Let's be clear: clinical trials are important for both individual patients and the general population. A trial can provide early access to new treatments and to cutting-edge researchers and lab tests. But no one should ever be pressured to join a trial they aren't interested in, and everyone in a trial needs an outside advocate to watch their butt. If you join a trial, do it with your eyes wide open and ask lots of questions. Many of my friends are alive today because they enrolled in clinical trials, but make sure it's right for you before you do. And maybe you could ask your doctor to split that finder's fee with you!
Drugs for Africa
Durban also saw the beginning of a new hope: the realization that treatment was a possibility for poor nations, if the drug companies and the U.S. government would stop fighting their legal efforts to produce generic versions of lifesaving meds. I joined a group of activists that hounded candidate Al Gore until he pressured the U.S. Trade Representative to change trade policies regarding nations that produce generic drugs without the permission of the patent holder. We won that battle in time to see South Africa's president Mbeki drop plans to begin making these drugs and start questioning whether HIV causes AIDS!
That was disheartening, but our work did lead generic manufacturers to finally reveal what we had suspected for years: that a three-drug combo could be produced in large quantities for less than $300 a year! That's right -- the same drugs we pay over $12,000 for could be made available to poor nations for a fraction of what we're charged for them. Now, no one denies that drug companies have to charge more than their manufacturing costs in order to make a profit (just how much they really have to mark-up the price is something I won't go into here), but when 33 million people are facing death in poor countries, it's clear that they shouldn't be paying for that research, especially when even the WTO recognizes the rights of sovereign nations to override patents in times of national emergencies.

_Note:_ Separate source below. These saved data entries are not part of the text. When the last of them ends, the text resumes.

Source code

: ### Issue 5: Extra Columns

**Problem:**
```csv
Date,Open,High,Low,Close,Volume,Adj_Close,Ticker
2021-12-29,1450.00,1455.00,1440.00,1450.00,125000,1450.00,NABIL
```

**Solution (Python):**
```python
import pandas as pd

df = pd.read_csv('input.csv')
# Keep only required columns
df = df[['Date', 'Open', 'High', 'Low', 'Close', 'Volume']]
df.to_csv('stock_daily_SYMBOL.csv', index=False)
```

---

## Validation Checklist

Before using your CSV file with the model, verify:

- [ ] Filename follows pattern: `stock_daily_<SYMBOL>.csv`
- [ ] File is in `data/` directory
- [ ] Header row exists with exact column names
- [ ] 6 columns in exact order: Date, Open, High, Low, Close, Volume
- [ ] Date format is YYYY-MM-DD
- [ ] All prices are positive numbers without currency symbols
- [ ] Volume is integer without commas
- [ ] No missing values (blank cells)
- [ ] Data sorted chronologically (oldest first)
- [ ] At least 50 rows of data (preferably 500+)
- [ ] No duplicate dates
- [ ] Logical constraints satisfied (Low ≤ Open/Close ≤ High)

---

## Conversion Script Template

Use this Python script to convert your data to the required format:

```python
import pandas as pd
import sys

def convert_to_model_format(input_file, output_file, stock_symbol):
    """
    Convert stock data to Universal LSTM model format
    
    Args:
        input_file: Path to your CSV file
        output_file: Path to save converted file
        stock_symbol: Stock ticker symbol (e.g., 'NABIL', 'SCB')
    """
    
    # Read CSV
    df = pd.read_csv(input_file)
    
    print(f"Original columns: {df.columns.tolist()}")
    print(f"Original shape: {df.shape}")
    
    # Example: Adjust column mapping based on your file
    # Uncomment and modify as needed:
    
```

This message came through loud and clear from numerous speakers and protests at Durban: treatment is a real possibility for people around the world, if we can get the generics made. And for those who claimed that the health infrastructure isn't there, a number of health workers made this point: Treatment drives infrastructure. When treatments are available, the clinics and doctors to administer them follow. We've had enough clinics in poor countries with no drugs in their pharmacies. Why not try the reverse for a while and see what happens? The workers in the field, including organizations like Doctors Without Borders, say that making treatments available is an important first step.

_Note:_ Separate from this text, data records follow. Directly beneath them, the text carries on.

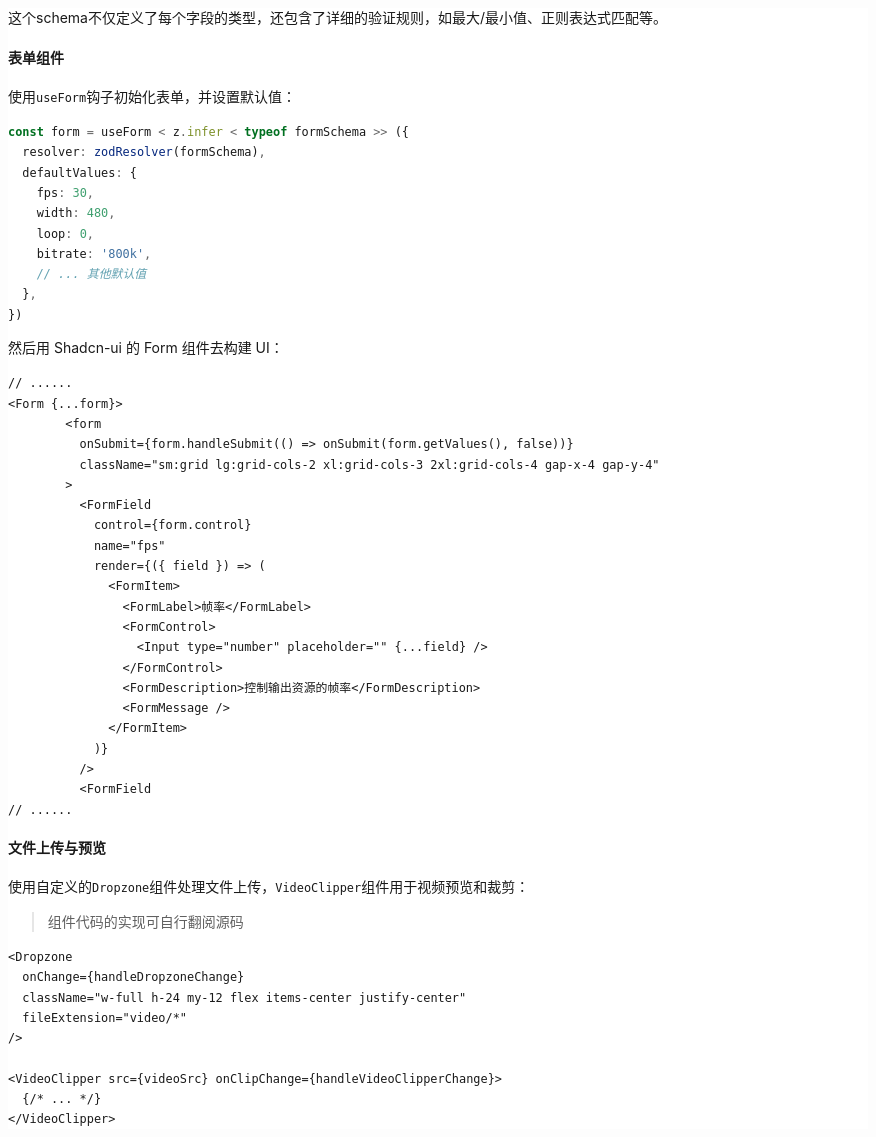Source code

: 这个schema不仅定义了每个字段的类型，还包含了详细的验证规则，如最大/最小值、正则表达式匹配等。

#### 表单组件

使用`useForm`钩子初始化表单，并设置默认值：

```ts
const form = useForm < z.infer < typeof formSchema >> ({
  resolver: zodResolver(formSchema),
  defaultValues: {
    fps: 30,
    width: 480,
    loop: 0,
    bitrate: '800k',
    // ... 其他默认值
  },
})
```

然后用 Shadcn-ui 的 Form 组件去构建 UI：

```tsx
// ......
<Form {...form}>
        <form
          onSubmit={form.handleSubmit(() => onSubmit(form.getValues(), false))}
          className="sm:grid lg:grid-cols-2 xl:grid-cols-3 2xl:grid-cols-4 gap-x-4 gap-y-4"
        >
          <FormField
            control={form.control}
            name="fps"
            render={({ field }) => (
              <FormItem>
                <FormLabel>帧率</FormLabel>
                <FormControl>
                  <Input type="number" placeholder="" {...field} />
                </FormControl>
                <FormDescription>控制输出资源的帧率</FormDescription>
                <FormMessage />
              </FormItem>
            )}
          />
          <FormField
// ......
```

#### 文件上传与预览

使用自定义的`Dropzone`组件处理文件上传，`VideoClipper`组件用于视频预览和裁剪：

> 组件代码的实现可自行翻阅源码

```tsx
<Dropzone
  onChange={handleDropzoneChange}
  className="w-full h-24 my-12 flex items-center justify-center"
  fileExtension="video/*"
/>

<VideoClipper src={videoSrc} onClipChange={handleVideoClipperChange}>
  {/* ... */}
</VideoClipper>
```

It's time for people with HIV in the U.S. to realize that as bad as it is for us (and let's not pretend it isn't bad -- I lost a number of friends this year), it's incredibly worse for people overseas. And it's not a case of "it's just too big to get a grip on." There are specific things that we can work on here to improve access over there. Urging the drug companies that may be saving your life to stop opposing efforts to save lives in Africa would be a good place to start.
Mark Milano, formerly with the New York State health department, is a longtime member of ACT UP/New York.